TASK INSTRUCTIONS: Copy the items word for word, beginning with the first line and stopping after the line that contains "khóa điện tử Đà Nẵng".

RECORDS TO USE:
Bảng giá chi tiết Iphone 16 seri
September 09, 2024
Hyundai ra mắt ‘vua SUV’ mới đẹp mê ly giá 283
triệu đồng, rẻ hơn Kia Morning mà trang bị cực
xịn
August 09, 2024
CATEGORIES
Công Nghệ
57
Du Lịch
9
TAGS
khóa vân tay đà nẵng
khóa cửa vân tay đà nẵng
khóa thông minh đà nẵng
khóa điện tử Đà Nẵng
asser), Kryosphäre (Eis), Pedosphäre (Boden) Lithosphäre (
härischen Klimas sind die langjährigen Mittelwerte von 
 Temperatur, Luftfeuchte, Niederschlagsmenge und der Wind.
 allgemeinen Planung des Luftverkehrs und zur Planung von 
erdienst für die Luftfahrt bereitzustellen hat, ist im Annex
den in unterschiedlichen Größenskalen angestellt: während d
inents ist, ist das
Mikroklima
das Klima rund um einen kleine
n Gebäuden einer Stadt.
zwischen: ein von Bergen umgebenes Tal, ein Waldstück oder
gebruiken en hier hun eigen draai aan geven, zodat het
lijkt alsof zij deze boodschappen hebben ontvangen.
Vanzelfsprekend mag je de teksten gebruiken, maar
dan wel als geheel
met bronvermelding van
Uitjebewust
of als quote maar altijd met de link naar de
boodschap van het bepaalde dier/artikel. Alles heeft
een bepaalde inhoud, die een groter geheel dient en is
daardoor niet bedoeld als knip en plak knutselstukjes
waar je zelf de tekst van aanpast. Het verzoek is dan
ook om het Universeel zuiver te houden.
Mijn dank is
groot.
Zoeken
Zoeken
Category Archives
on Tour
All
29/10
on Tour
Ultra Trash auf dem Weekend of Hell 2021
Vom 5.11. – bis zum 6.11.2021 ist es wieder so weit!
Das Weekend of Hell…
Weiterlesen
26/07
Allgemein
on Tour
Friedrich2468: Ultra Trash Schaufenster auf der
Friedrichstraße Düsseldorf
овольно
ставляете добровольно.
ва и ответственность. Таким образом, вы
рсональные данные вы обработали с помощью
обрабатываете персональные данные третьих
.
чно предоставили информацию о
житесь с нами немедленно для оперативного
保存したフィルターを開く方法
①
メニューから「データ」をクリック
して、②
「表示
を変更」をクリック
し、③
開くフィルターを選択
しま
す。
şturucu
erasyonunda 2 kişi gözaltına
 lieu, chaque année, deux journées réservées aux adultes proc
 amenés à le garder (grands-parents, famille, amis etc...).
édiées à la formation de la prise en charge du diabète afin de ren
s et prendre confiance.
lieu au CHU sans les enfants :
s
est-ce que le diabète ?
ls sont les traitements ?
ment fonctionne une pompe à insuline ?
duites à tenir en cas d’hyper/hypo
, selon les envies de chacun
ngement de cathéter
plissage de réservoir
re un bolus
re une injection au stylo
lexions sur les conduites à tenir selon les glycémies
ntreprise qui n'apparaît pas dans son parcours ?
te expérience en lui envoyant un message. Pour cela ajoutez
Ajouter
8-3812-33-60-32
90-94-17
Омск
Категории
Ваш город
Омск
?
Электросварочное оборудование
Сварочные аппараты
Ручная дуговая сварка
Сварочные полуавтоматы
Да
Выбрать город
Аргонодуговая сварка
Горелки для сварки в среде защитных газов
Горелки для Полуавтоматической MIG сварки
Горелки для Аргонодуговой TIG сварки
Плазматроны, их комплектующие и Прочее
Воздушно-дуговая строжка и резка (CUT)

ANSWER TO THE PROBLEM:
Bảng giá chi tiết Iphone 16 seri
September 09, 2024
Hyundai ra mắt ‘vua SUV’ mới đẹp mê ly giá 283
triệu đồng, rẻ hơn Kia Morning mà trang bị cực
xịn
August 09, 2024
CATEGORIES
Công Nghệ
57
Du Lịch
9
TAGS
khóa vân tay đà nẵng
khóa cửa vân tay đà nẵng
khóa thông minh đà nẵng
khóa điện tử Đà Nẵng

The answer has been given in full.